Wichtig für das Verständnis des Verfahrens:
Die Klage gegen die Stadtverwaltung wurde abgewiesen. Erfolg hatte allein der Antrag, der sich gegen das Wahlverfahren des Stadtrats richtete (Streit innerhalb des Stadtrats).
Das Urteil ist noch nicht rechtskräftig. Das Verwaltungsgericht hat die Berufung zugelassen. Sobald das schriftliche Urteil mit Begründung vorliegt, wird es sorgfältig ausgewertet und vom Stadtrat innerhalb eines Monats entschieden, ob Berufung eingelegt wird.
Nach Bekanntwerden der geäußerten rechtlichen Bedenken wurde das Wahlverfahren bereits angepasst: Geheime Wahlen werden inzwischen und künftig mit Wahlkabine durchgeführt. Eine vorsorgliche Wiederholung der Wahlen war und ist jedoch vor einer rechtskräftigen gerichtlichen Entscheidung nicht zulässig.

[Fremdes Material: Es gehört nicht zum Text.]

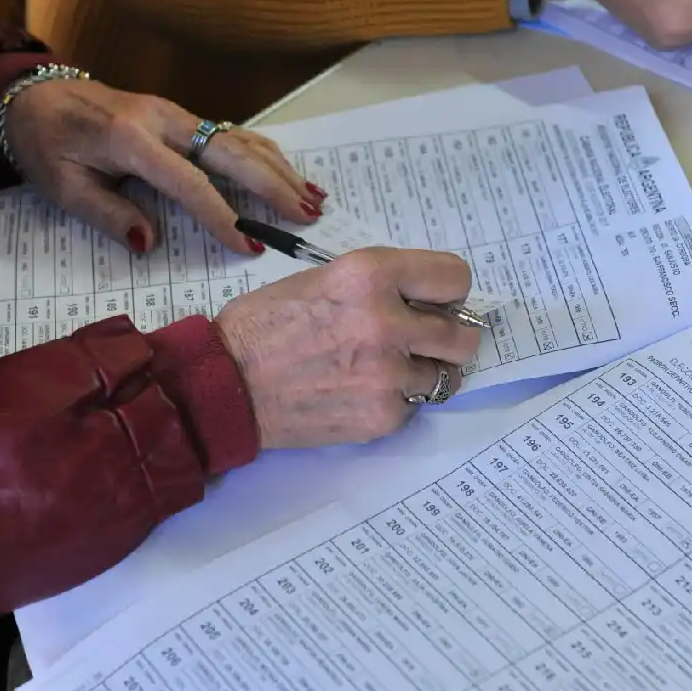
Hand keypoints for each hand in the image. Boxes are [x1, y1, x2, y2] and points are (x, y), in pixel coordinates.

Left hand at [5, 79, 325, 254]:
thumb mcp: (63, 187)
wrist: (35, 96)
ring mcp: (177, 113)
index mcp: (131, 139)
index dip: (221, 215)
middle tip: (307, 216)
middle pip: (231, 152)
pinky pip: (232, 133)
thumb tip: (151, 242)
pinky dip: (266, 153)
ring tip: (314, 199)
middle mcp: (163, 119)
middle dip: (273, 186)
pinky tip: (291, 172)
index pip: (189, 182)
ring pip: (240, 139)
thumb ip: (108, 215)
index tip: (248, 245)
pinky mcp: (182, 116)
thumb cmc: (47, 145)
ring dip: (280, 169)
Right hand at [215, 248, 479, 448]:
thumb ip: (380, 284)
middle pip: (463, 335)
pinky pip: (415, 406)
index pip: (454, 277)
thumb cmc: (267, 325)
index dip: (449, 292)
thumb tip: (428, 299)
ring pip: (445, 375)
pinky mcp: (382, 416)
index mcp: (370, 274)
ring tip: (384, 368)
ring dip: (423, 372)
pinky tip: (361, 391)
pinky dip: (397, 400)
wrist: (227, 384)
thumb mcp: (325, 278)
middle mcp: (385, 321)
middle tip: (425, 341)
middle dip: (449, 338)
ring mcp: (387, 374)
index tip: (439, 302)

Hier gilt der Grundsatz der Wahlbeständigkeit. Der Stadtrat kann eine eigene Wahl nicht ohne entsprechende gerichtliche Entscheidung selbst für unwirksam erklären.
Je nach weiterer Entscheidung - und gegebenenfalls nach einer rechtskräftigen Klärung - wird dann über eine Neuwahl entschieden und diese gegebenenfalls angesetzt.
Für mich als Bürgermeister gilt: Transparenz, Rechtssicherheit und Vertrauen in die demokratischen Ablaufe unseres Stadtrates haben höchste Priorität. Wir informieren über die nächsten Schritte, sobald die schriftlichen Entscheidungsgründe vorliegen.